───── DATA EXTRACT

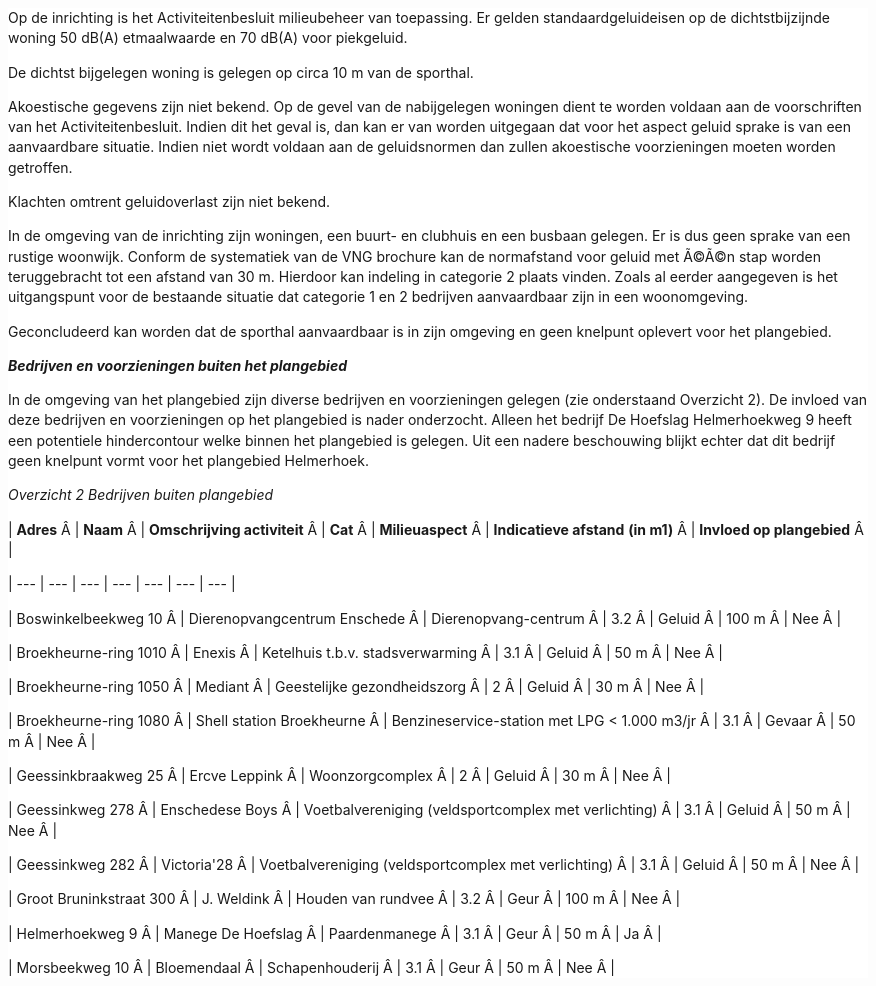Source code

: Op de inrichting is het Activiteitenbesluit milieubeheer van toepassing. Er gelden standaardgeluideisen op de dichtstbijzijnde woning 50 dB(A) etmaalwaarde en 70 dB(A) voor piekgeluid.

De dichtst bijgelegen woning is gelegen op circa 10 m van de sporthal.

Akoestische gegevens zijn niet bekend. Op de gevel van de nabijgelegen woningen dient te worden voldaan aan de voorschriften van het Activiteitenbesluit. Indien dit het geval is, dan kan er van worden uitgegaan dat voor het aspect geluid sprake is van een aanvaardbare situatie. Indien niet wordt voldaan aan de geluidsnormen dan zullen akoestische voorzieningen moeten worden getroffen.

Klachten omtrent geluidoverlast zijn niet bekend.

In de omgeving van de inrichting zijn woningen, een buurt\- en clubhuis en een busbaan gelegen. Er is dus geen sprake van een rustige woonwijk. Conform de systematiek van de VNG brochure kan de normafstand voor geluid met Ã©Ã©n stap worden teruggebracht tot een afstand van 30 m. Hierdoor kan indeling in categorie 2 plaats vinden. Zoals al eerder aangegeven is het uitgangspunt voor de bestaande situatie dat categorie 1 en 2 bedrijven aanvaardbaar zijn in een woonomgeving.

Geconcludeerd kan worden dat de sporthal aanvaardbaar is in zijn omgeving en geen knelpunt oplevert voor het plangebied.

***Bedrijven en voorzieningen buiten het plangebied***

In de omgeving van het plangebied zijn diverse bedrijven en voorzieningen gelegen (zie onderstaand Overzicht 2\). De invloed van deze bedrijven en voorzieningen op het plangebied is nader onderzocht. Alleen het bedrijf De Hoefslag Helmerhoekweg 9 heeft een potentiele hindercontour welke binnen het plangebied is gelegen. Uit een nadere beschouwing blijkt echter dat dit bedrijf geen knelpunt vormt voor het plangebied Helmerhoek.

*Overzicht 2 Bedrijven buiten plangebied*

| **Adres**   Â | **Naam**   Â | **Omschrijving activiteit**   Â | **Cat**   Â | **Milieuaspect**   Â | **Indicatieve afstand** **(in m1)**   Â | **Invloed op plangebied**   Â |

| --- | --- | --- | --- | --- | --- | --- |

| Boswinkelbeekweg 10   Â | Dierenopvangcentrum Enschede   Â | Dierenopvang\-centrum   Â | 3\.2   Â | Geluid   Â | 100 m   Â | Nee   Â |

| Broekheurne\-ring 1010   Â | Enexis   Â | Ketelhuis t.b.v. stadsverwarming   Â | 3\.1   Â | Geluid   Â | 50 m   Â | Nee   Â |

| Broekheurne\-ring 1050   Â | Mediant   Â | Geestelijke gezondheidszorg   Â | 2   Â | Geluid   Â | 30 m   Â | Nee   Â |

| Broekheurne\-ring 1080   Â | Shell station Broekheurne   Â | Benzineservice\-station met LPG \< 1\.000 m3/jr   Â | 3\.1   Â | Gevaar   Â | 50 m   Â | Nee   Â |

| Geessinkbraakweg 25   Â | Ercve Leppink   Â | Woonzorgcomplex   Â | 2   Â | Geluid   Â | 30 m   Â | Nee   Â |

| Geessinkweg 278   Â | Enschedese Boys   Â | Voetbalvereniging (veldsportcomplex met verlichting)   Â | 3\.1   Â | Geluid   Â | 50 m   Â | Nee   Â |

| Geessinkweg 282   Â | Victoria'28    Â | Voetbalvereniging (veldsportcomplex met verlichting)   Â | 3\.1   Â | Geluid   Â | 50 m   Â | Nee   Â |

| Groot Bruninkstraat 300   Â | J. Weldink   Â | Houden van rundvee   Â | 3\.2   Â | Geur   Â | 100 m   Â | Nee   Â |

| Helmerhoekweg 9   Â | Manege De Hoefslag   Â | Paardenmanege   Â | 3\.1   Â | Geur   Â | 50 m   Â | Ja   Â |

| Morsbeekweg 10   Â | Bloemendaal   Â | Schapenhouderij   Â | 3\.1   Â | Geur   Â | 50 m   Â | Nee   Â |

──────────

• [WORK ITEM]:
Write out each line above with the word "Activiteitenbesluit".

• [SOLUTION TO THIS TASK]:
: Op de inrichting is het Activiteitenbesluit milieubeheer van toepassing. Er gelden standaardgeluideisen op de dichtstbijzijnde woning 50 dB(A) etmaalwaarde en 70 dB(A) voor piekgeluid.
Akoestische gegevens zijn niet bekend. Op de gevel van de nabijgelegen woningen dient te worden voldaan aan de voorschriften van het Activiteitenbesluit. Indien dit het geval is, dan kan er van worden uitgegaan dat voor het aspect geluid sprake is van een aanvaardbare situatie. Indien niet wordt voldaan aan de geluidsnormen dan zullen akoestische voorzieningen moeten worden getroffen.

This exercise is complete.